Massives Sterling-Silber mit bis zu 1,5 mm Stärke dient als Ausgangsmaterial und wird von einem erfahrenen Meister-Graveur in virtuoser Handarbeit zum Zifferblatt. Hieb für Hieb sticht er mit ruhiger Hand Zahlen und Schriften in das zähe Material. Zurück in der Manufaktur, erhalten die Zifferblätter eine schwarze Oxidationsschicht und den abschließenden Strich- oder Perlmuttschliff. Eine Einbrennlackierung schützt die Silber-Zifferblätter dauerhaft gegen das Anlaufen.
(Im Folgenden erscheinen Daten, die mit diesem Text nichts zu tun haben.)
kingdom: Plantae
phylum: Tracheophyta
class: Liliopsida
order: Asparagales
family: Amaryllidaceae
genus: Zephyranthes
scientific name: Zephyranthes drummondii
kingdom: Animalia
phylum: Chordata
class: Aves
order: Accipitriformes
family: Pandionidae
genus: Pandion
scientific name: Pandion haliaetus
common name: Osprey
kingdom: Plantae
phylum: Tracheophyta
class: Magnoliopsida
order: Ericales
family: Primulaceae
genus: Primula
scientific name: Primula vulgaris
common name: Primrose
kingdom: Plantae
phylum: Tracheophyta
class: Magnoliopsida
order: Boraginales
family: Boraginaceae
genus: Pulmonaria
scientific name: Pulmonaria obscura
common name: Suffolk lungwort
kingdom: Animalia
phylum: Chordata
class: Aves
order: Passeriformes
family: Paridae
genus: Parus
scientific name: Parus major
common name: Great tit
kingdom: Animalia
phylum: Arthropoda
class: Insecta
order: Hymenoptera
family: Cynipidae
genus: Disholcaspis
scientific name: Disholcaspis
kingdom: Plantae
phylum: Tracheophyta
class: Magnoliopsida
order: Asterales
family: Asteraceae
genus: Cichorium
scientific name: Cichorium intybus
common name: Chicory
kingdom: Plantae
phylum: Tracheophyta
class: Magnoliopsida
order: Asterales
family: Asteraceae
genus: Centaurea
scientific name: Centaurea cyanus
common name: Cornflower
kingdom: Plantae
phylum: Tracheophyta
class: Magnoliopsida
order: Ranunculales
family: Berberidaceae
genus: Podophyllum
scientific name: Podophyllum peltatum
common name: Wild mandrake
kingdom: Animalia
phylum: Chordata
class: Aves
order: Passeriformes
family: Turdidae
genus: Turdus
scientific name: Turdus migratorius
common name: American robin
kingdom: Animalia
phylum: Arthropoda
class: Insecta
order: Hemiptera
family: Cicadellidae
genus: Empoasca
Andere Zifferblatt-Varianten unseres Hauses sind mit granuliertem Silber überzogen und erhalten in einem speziellen lithografischen Verfahren ihren Druck. Dieses Verfahren ermöglicht im Vergleich zum Siebdruck feinste Linienstärken von einem Zehntelmillimeter und darunter. Bei Flötenuhren und auf speziellen Wunsch kommt bei uns das klassische Emailzifferblatt zum Einsatz. Besonders schön wirkt das Email, wenn es auf einer leicht gewölbten Oberfläche aufgebracht ist.